## GIVEN DATA
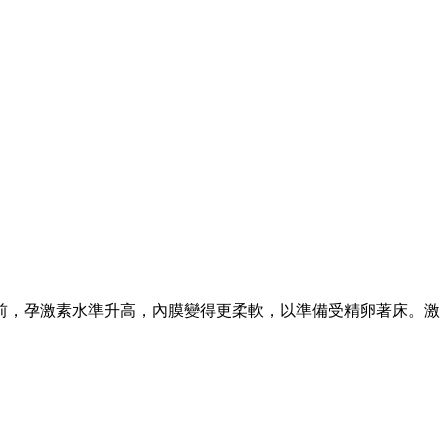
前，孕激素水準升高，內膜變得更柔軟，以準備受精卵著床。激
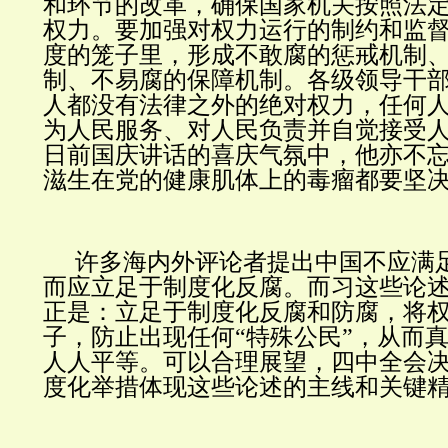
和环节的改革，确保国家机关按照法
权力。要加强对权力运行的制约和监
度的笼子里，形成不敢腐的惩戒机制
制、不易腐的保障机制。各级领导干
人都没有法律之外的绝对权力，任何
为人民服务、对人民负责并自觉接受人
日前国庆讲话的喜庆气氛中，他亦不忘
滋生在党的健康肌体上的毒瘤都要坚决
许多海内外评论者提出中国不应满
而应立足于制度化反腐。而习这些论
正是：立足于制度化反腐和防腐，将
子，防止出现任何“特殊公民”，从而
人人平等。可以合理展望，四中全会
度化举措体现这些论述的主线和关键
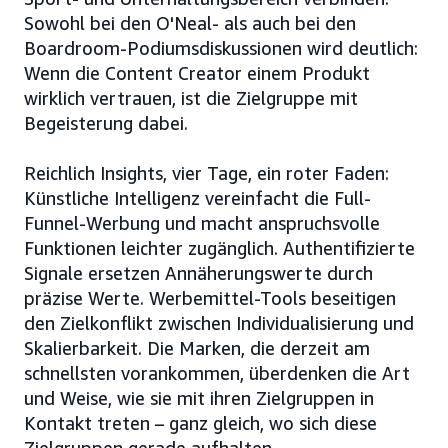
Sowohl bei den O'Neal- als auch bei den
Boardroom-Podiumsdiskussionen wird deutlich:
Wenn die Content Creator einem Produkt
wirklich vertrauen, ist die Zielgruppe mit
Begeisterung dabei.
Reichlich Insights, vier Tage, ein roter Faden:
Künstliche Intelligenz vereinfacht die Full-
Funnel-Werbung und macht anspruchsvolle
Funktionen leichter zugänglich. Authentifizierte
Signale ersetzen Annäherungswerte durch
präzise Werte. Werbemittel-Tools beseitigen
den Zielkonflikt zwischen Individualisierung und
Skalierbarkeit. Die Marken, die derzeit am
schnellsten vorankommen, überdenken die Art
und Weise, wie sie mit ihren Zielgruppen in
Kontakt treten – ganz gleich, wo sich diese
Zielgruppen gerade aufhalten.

---

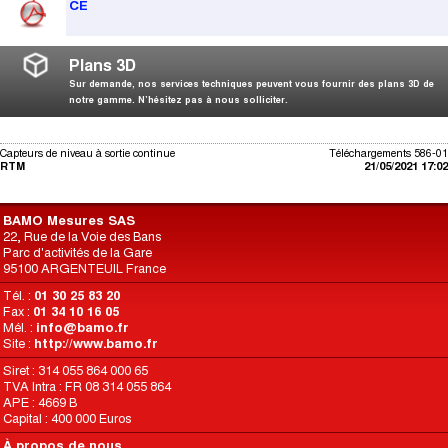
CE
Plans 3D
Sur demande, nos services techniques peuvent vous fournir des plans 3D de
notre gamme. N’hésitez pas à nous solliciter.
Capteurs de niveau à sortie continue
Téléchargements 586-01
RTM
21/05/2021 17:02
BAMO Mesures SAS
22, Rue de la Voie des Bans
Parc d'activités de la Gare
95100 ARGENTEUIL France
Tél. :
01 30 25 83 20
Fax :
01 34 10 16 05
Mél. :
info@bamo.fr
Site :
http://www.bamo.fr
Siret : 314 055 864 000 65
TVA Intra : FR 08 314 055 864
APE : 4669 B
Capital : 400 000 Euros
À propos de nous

## REQUIRED ACTION
Give an exact copy of the lines above from the line with "Künstliche Intelligenz vereinfacht" up to and including the line with "Zielgruppen gerade aufhalten.", and leave everything else out.

## TASK ANSWER
Künstliche Intelligenz vereinfacht die Full-
Funnel-Werbung und macht anspruchsvolle
Funktionen leichter zugänglich. Authentifizierte
Signale ersetzen Annäherungswerte durch
präzise Werte. Werbemittel-Tools beseitigen
den Zielkonflikt zwischen Individualisierung und
Skalierbarkeit. Die Marken, die derzeit am
schnellsten vorankommen, überdenken die Art
und Weise, wie sie mit ihren Zielgruppen in
Kontakt treten – ganz gleich, wo sich diese
Zielgruppen gerade aufhalten.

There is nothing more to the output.